The Dead Daisies
Holy Ground

2021, SPV/Steamhammer
Hard Rock

Riapre i battenti l'officina dell'hard rock più prolifica dell'ultimo decennio, camaleontico progetto capace di alternare, tra le sue file, alcuni dei più rinomati esponenti del rock mondiale.
Recensione di Giampiero Pelusi - Pubblicata in data: 20/01/21

Anno nuovo, disco nuovo. Riapre i battenti l'officina dell'hard rock più prolifica dell'ultimo decennio, camaleontico progetto capace di alternare, tra le sue file, alcuni dei più rinomati esponenti del rock mondiale. Sì, perchè i The Dead Daisies fanno di nuovo jackpot, nonostante l'ennesimo cambio di line up: all'uscita di Marco Mendoza e di John Corabi, i nostri rispondono facendo salire sul carro niente di meno che Glenn Hughes (Deep Purple, Black Country Communion): "The Voice Of Rock", uno dei cantanti più apprezzati nella storia della musica, va a completare l'attuale line-up che comprende David Lowy, Doug Aldrich (leggi qui la nostra ultima intervista) e Deen Castronovo. Stupisce, ancora una volta, la capacità della band di plasmare e rimodellare un determinato sound in base alla voce ed alle diverse sfumature musicali delle new entry: sonorità più dure e decise ad accompagnare la timbrica ruvida di John Corabi, più fresche e libere per la grande estensione vocale di Hughes.

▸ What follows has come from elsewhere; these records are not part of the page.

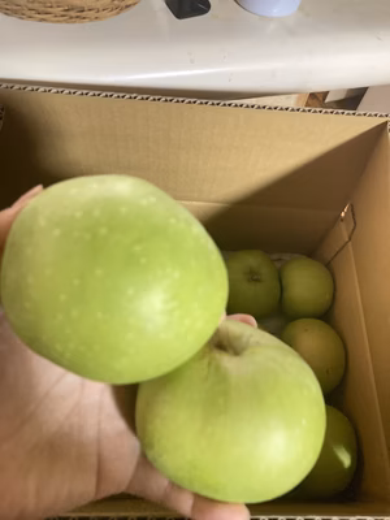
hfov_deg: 49.7
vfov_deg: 63.4
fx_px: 421
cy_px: 260
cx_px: 195
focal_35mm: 28
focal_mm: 3.99
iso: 640
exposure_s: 1/23
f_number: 1.8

Proprio quest'ultimo risulta essere un grande innesto e, allo stesso modo, una grossa scommessa: "Burn It Down" (2018) aveva abituato i fan ad un rock di impatto, sporco, grezzo e dritto al punto. "Holy Ground", invece, lascia campo ad una maggiore ricercatezza melodica che dà modo all'ex Deep Purple di muoversi libero nei range garantiti dalla sua meravigliosa voce. A ragione di ciò si può citare l'opener "Holy Ground (Shake The Memory)", dominata da un riff duro, ma molto classico, che si intervalla alla perfezione con un refrain da cantare a squarciagola. "Like No Other (Bassline)" getta nella mischia in maniera funkeggiante le doti bassistiche di Hughes, mescolate sapientemente alle chitarre del duo Aldrich/Lowy, mentre "Come Alive" segue il pattern della title track, aprendo i cancelli dell'ottima "Bustle And Flow", che ci immerge in un un fiume di parole vorticose a comporre un insieme di strofe dal sapore cantautoriale, ben sorette da un groove catchy e ritmato.

 

"My Fate" allenta un po' il tiro facendo leva sulle sei corde in clean, a cui si susseguono mid tempo distorti più corposi. "Chosen And Justified" e "Saving Grace" incarnano per filo e per segno l'animo più classico dell'hard rock anni '80, così come "Unspoken", primo singolo estratto dall'album, in cui chitarre trascinate e morbide apparecchiano per un ritornello travolgente. Spazio anche alla coinvolgente cover di "30 Days In The Hole" degli Humble Pie, a ridestare anche sonorità dei 70s, che confluiscono nella più impegnata "Righteous Days", dove tornano a far capolino tonalità più ruvide. A completare il disco è la splendida "Far Away", sette minuti di estasi musicale: una fantastica cavalcata tra arpeggi smussati ed atmosfere evanescenti, intermezzi distorti ed un climax ascendente nel finale, dove gli schemi saltano e, tra archi pungenti e schitarrate, veniamo trasportati sull'orlo di un precipizio che sancisce la fine del disco.


Cosa si può rimproverare ai The Dead Daisies? Assolutamente nulla. Complice una produzione eccezionale, anche con questo "Holy Ground", la band mette la palla in buca, proponendo sano hard rock old school (ma non troppo) che si adatta perfettamente al panorama musicale odierno. Nonostante stiamo parlando di un genere che, ai giorni nostri, vive enormi controversie, considerato il suo ormai datato periodo di splendore, i nostri, ormai non più giovanotti, riescono comunque ad innovarsi nella giusta misura, tenendo sempre un occhio puntato agli standard di genere che sono abituati ad offrirci dal lontano 2012. Menzione d'onore per il maestoso Glenn Hughes, che, alla modica età di 68 anni, canta ancora come un ragazzino. Immenso. Hard rock morto e sepolto? Ascoltate "Holy Ground" e cambierete religione.